Gold shoots to record high as worry about Europe's debt crisis are raised. [CFP]
Spot gold jumped to an all-time peak in Shanghai yesterday as investors turned to safer assets on concerns about Europe's debt crisis and debt-ceiling talks in the United States.
The price for immediate delivery of 99.95 percent purity gold, the benchmark cash contract, surged to a record 331.70 yuan (US$51.30) a gram, before closing at 331.52 yuan on the Shanghai Gold Exchange yesterday.
Bullion of 99.99 percent purity hit a record 331.85 yuan a gram, and closed at 331.55 yuan, the exchange said.
"Investors' appetite for bullion got a boost in China in recent weeks with global gold prices hitting a new high amid concerns over uncertainties in the US economy and eurozone debt crisis," Judy Zhu, an analyst at Standard Chartered, told Shanghai Daily yesterday in a phone interview. "China's inflation is expected to hit peak this month, which drove investors to choose bullion as a safe storage of value."
US investment bank Morgan Stanley has forecast that "there is little to prevent gold prices from touching fresh record highs in the coming weeks" because the outlook for the US dollar looks bleak in the coming quarters while real interest rates continue to be low.

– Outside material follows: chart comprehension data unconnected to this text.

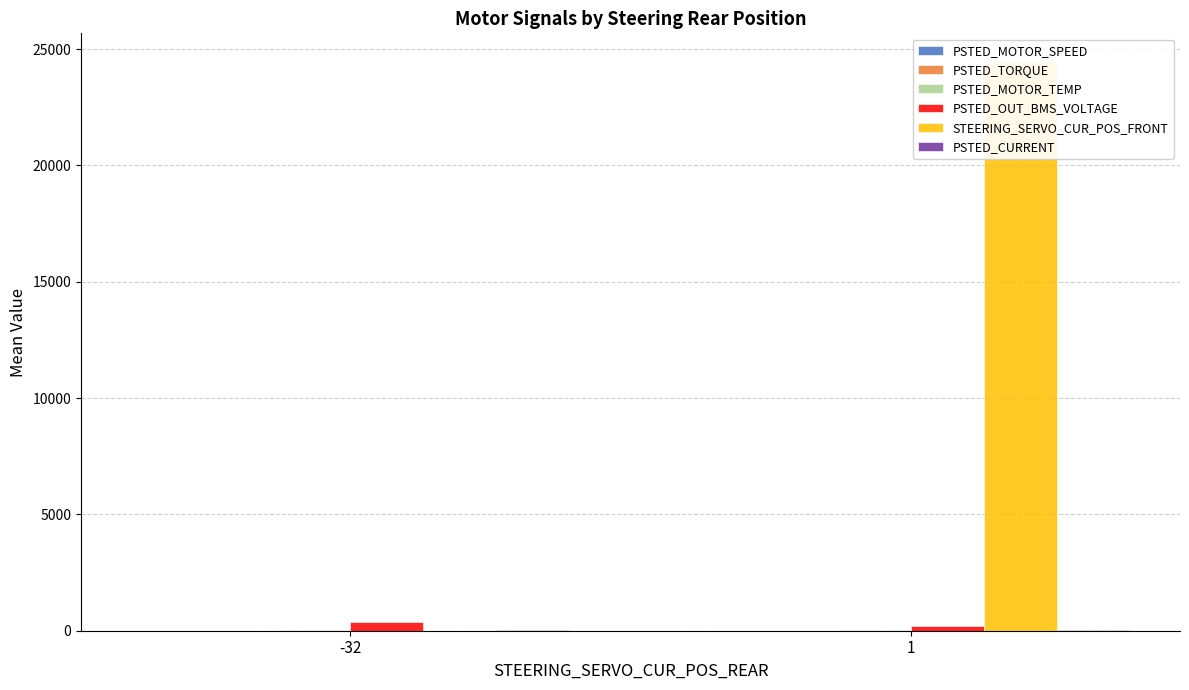

Which category has the highest value in the PSTED_TORQUE series?

1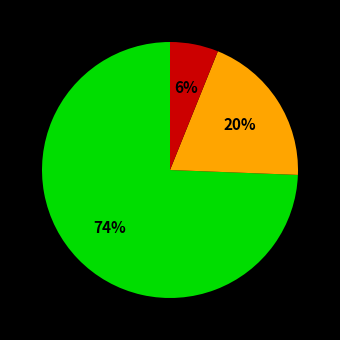

Is there any slice that represents more than half of the pie?

Yes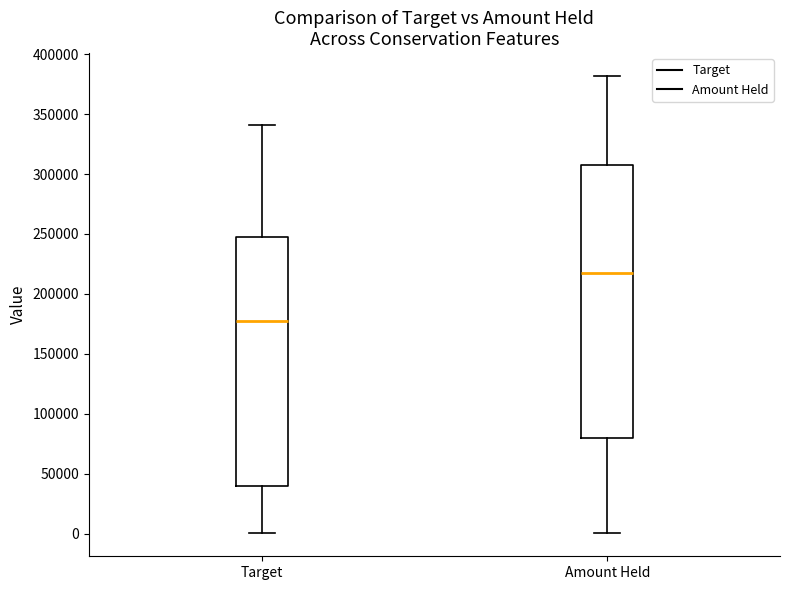

Which box is the tallest, from its lower edge to its upper edge?

Amount Held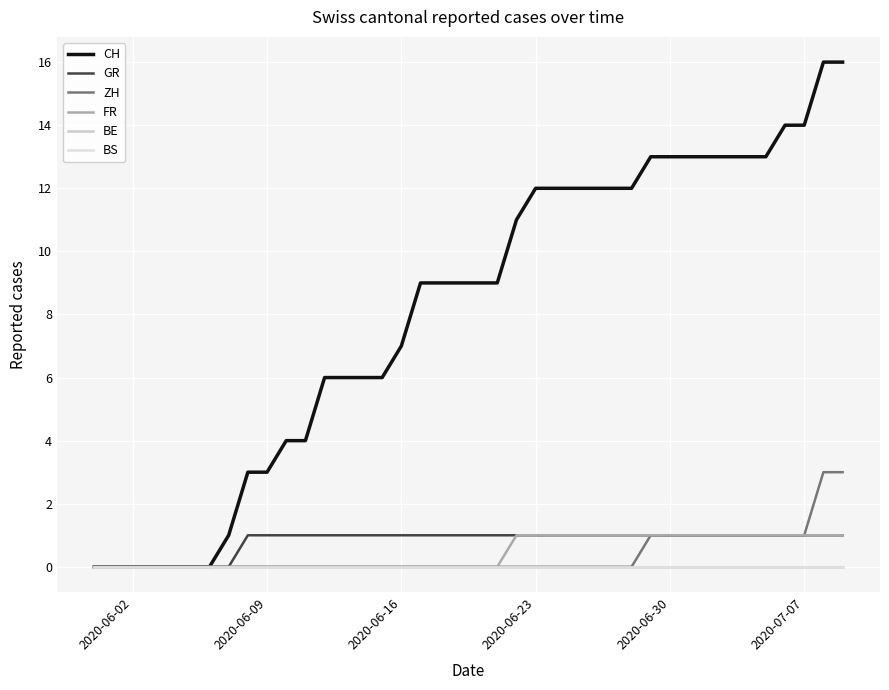

At how many categories does at least one series exceed 11?

17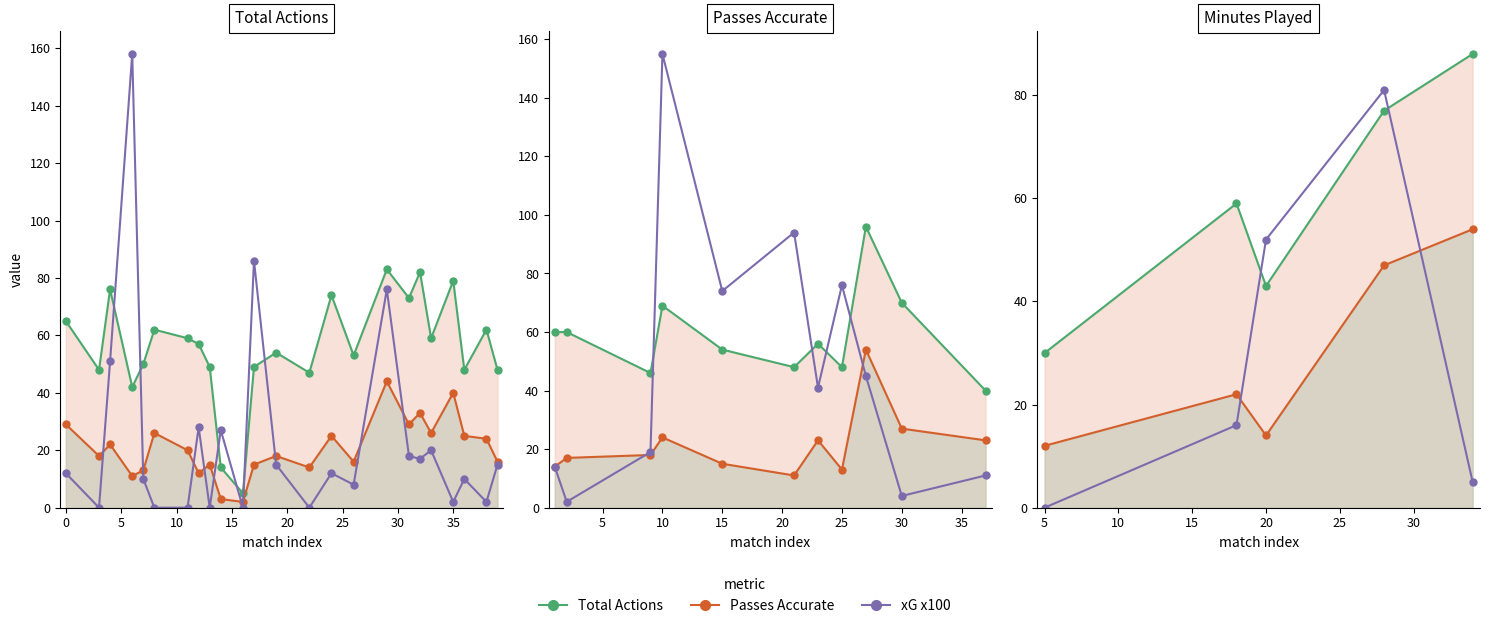

True or false: Total Actions has more than 1 points higher than both neighbors.

False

Zhu forecast that gold prices will continue to move up over the middle- and long-term.
Gold prices have jumped sharply since July 4 as the eurozone and US debt worries lingered. Republican and Democrat lawmakers in the US have been trying to craft a plan that could avert an unprecedented government default, which might impact global markets and drag the world's biggest economy into a recession again.
Gold is up 11 percent this year, heading for an 11th straight annual gain - the longest winning streak since at least 1920 in London.